“Real-time Fraud Detection”

This is part of a series of interviews on how companies are building data products. In these interviews, we’re sharing how data teams use data, with a deep dive into a data product at the company. We also cover tech stacks, best practices and other lessons learned.

About

Aaron Biller is a lead data engineer at Postmates. Postmates is an on-demand delivery platform with operations in 3,500 cities in the US and Mexico. With over 5 Million deliveries each month, Postmates is transforming the way food and merchandise is moved around cities.

A successful, on-time delivery is the single most important event for Postmates’ business.

“In the very, very early days, we would query our production database to understand how many deliveries we had for the past day.
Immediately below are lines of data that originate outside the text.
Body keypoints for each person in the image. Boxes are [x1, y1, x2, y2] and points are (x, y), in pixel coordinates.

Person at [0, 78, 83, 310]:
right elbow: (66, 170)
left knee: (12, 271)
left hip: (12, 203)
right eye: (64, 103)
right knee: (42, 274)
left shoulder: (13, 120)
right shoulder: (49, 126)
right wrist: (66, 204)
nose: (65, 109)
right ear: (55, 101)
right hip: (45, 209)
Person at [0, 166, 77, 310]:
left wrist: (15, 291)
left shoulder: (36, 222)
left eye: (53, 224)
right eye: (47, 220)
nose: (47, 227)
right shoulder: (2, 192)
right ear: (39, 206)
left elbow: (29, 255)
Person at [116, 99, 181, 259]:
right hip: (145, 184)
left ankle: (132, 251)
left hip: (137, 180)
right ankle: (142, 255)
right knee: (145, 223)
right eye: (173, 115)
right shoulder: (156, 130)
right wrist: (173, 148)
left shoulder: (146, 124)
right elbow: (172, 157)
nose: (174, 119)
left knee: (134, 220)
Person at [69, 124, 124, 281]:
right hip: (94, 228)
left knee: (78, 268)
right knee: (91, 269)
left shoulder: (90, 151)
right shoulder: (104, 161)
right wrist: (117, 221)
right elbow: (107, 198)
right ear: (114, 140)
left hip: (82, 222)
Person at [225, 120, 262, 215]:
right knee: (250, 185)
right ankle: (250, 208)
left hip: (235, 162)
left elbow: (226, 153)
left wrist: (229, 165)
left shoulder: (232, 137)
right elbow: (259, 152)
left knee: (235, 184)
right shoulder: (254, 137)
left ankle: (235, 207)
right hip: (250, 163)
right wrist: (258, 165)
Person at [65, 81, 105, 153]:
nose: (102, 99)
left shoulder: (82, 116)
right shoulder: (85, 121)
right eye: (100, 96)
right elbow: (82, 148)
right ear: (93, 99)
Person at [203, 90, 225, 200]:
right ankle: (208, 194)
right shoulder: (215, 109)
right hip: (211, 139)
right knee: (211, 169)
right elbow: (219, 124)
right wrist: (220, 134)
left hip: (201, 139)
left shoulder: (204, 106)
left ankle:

Reporting on our metrics would happen with spreadsheets. Clearly that wouldn’t scale, and so we shifted our analytics to a data warehouse and used Amazon Redshift” says Aaron Biller, Engineering Lead for Data at Postmates.

What business problem does this data product solve? 

“Data is ubiquitous at Postmates. It’s much more than reporting – we’re delivering data as a product and support data microservices”, says Biller.

Consider fraud prevention. On-demand platforms like Postmates have a unique exposure to payments and fraud because they have to assess risk in real-time. 

While the warehouse does not operate in real-time, it ingests and transforms event data from all transactions for downstream consumption by predictive models and real-time services.

The Postmates risk team has engineered an internal risk detection microservice called “Pegasus”. Event data passes through a series of transformations in Redshift and feeds into “business rules”, which take the transformed data as input and produce decisions as output, with live decisions for every individual transaction on the Postmates platform.

In addition to Fraud, the data team has built an infrastructure that drives four major use cases for data:

  • Reporting: Daily reporting on successful deliveries and other KPIs along different dimensions like market, partners, service, etc.
  • Operations: Minimize the cost per delivery by optimizing route efficiencies, batching / chaining orders, improving delivery times and reducing wait times for couriers
  • Payments: Calculate payouts to Postmates’ fleet of couriers, based on their completed pick-ups, deliveries, wait times, distance traveled and also bonuses and tips.
  • Risk / Fraud: Calculate and predict risk factors for credit card fraud and other transactions that involve payments such as growth promotions and funding of Fleet debit cards.

What is the tech-stack used?

As things have progressed at Postmates, they added more developers, more microservices and more data sources. “The amount of data we have, period, and the amount of new data we generate every day has expanded exponentially,” describes Biller the growth at Postmates.

Consider the amount of data collected during “peak delivery time” on Sunday nights, when people order their dinner to eat at home.

“Three years ago, we captured data from a certain number of ongoing deliveries on a Sunday night at peak. We’re now at about 30x the number of deliveries in flight. And we’re also monitoring and tracking so many more events per delivery. In short, we’re doing 30x the deliveries, and a single delivery includes 10x the data, and it just keeps growing,” explains Biller.

Amazon Redshift and Google BigQuery are the primary data warehouses.  

  • Data ingestion is done via EMR and Kinesis
  • Business intelligence is Chartio
  • Modeling is done in the data warehouse using Airflow

What are the sources of data?

The vast majority of raw data comes from the Postmates app itself. In addition to the app, the data team has built integrations with 3rd party services. Examples include:

  • Facebook for ad campaigns
  • Stripe for payments
  • Zendesk for support

You can write a query that combines 13 data sources in one single query and just run it and get data. That’s extraordinarily useful and powerful from an analytics and reporting perspective.”